Of course, it is perfectly understandable that we want new definitions, new routines, new stability—anything to help us feel like the world is operating as it should, that we can still experience safety, beauty, and comfort in all the minutiae and little details that make up a life worth living. At the same time, we must come to terms with the fact that some things will never go back to normal again. This can send us spinning into denial or depression, or we can view it as a portal that is inviting us into a new rite of passage.
Accept what is
In 1969, a Swiss-American psychiatrist named Elizabeth Kübler-Ross, who worked with the terminally ill, wrote in her book On Death and Dying that grief is divided into five stages: denial, anger, bargaining, depression, and acceptance.
Each of us is on our own individual journey to acceptance.
By acceptance, I don’t mean giving in to despair or resignation. I simply mean that the current conditions that face us are likely to derail our carefully formulated plans and our definitions of who we are, what we aspire to, and what we should or should not want.
This isn’t a bad thing. I’ve been thinking a lot about how this moment is offering us a powerful opportunity to redefine our priorities. There are so many things that need to shift on a sociocultural level: among them, our healthcare system and our collective attitudes about productivity at all costs. Now that the engine of industry has screeched to a halt, we are being encouraged to address the parts of our “normal” lives that were broken, and that needed very badly to change.
The prospect of change and the uncertainty that lies ahead have put our collective nervous system into a state of high alert. But what if we are being given the chance to choose our own response, to shift our understanding of what actually matters to us, instead of defaulting to what society says is normal?
What if the way we rewrite “normal” as individuals can have ripple effects that will ultimately be instrumental in creating life-affirming belief systems that benefit us all?
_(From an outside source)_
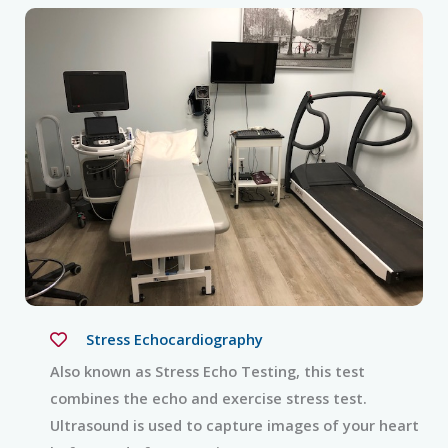
Stress Echocardiography
Also known as Stress Echo Testing, this test
combines the echo and exercise stress test.
Ultrasound is used to capture images of your heart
I got some clarity around what I want my response to this moment in time to be when I saw the following graphic that a friend of mine shared on social media.
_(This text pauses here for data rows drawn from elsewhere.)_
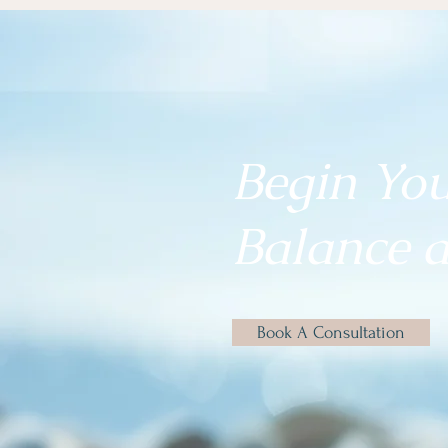
Begin Yo
Balance a
Book A Consultation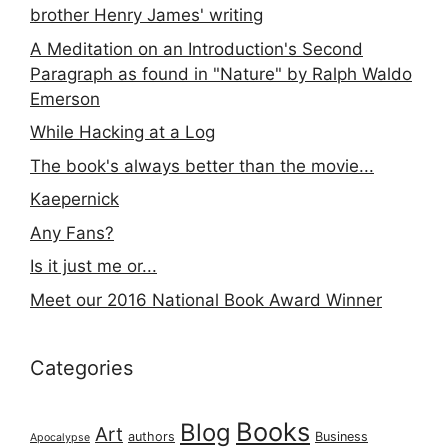
brother Henry James' writing
A Meditation on an Introduction's Second
Paragraph as found in "Nature" by Ralph Waldo
Emerson
While Hacking at a Log
The book's always better than the movie...
Kaepernick
Any Fans?
Is it just me or...
Meet our 2016 National Book Award Winner
Categories
Books
Blog
Art
authors
Business
Apocalypse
Moments of crisis are meant to take us into the five stages of grief. But in the final stage, acceptance, we can allow our hearts to be cracked open even more. Even as we experience sorrow and uncertainty, we can simultaneously hold space for gratitude, empathy, creativity, and possibility. We can begin to live in the growth zone.
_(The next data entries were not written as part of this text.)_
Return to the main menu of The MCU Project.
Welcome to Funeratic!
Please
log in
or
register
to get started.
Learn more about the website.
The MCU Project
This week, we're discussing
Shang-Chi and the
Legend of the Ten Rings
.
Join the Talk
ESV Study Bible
I think about it this way: When you do yoga, the experience of falling out of a pose and being off balance helps you to feel and return to your center. Likewise, destabilizing experiences provide us with chances to find a stability that we may not have even known was there—a stability that we can only locate if we are willing to turn inward.
Breathe and be present
We are intensely aware of our mortality, and it’s making us feel a lot of different ways: scared shitless, as well as filled with new hope and a tender recognition of life’s preciousness. The pandemic has created a huge fissure in our current reality, and many of the things that used to be considered normal are now falling through the cracks.
If you can, in this moment, take a deep breath and let your idea of “normal” go. Just imagine “normal” softly melting away on your exhalation. If you feel alarmed by this release, gently come back to your breath. In fact, while you’re at it, be sure to drop into your body at least a handful of times during a day, put your hand on your heart and belly, and just breathe. There’s a reason that pretty much any spiritual teacher you meet emphasizes the importance of breathing. Connecting to our breath helps to situate us in the present moment, which ultimately, is all we have. In addition, simply breathing and being with ourselves helps us develop compassion and awe for the incredible, adaptable, and strong beings we are.
You are human, which means you are the epitome of resilience. When you come out of this on the other side, you’ll likely realize that the most valuable and enduring things were with you all along. They never left. And they were so much better than anything “normal” could have promised.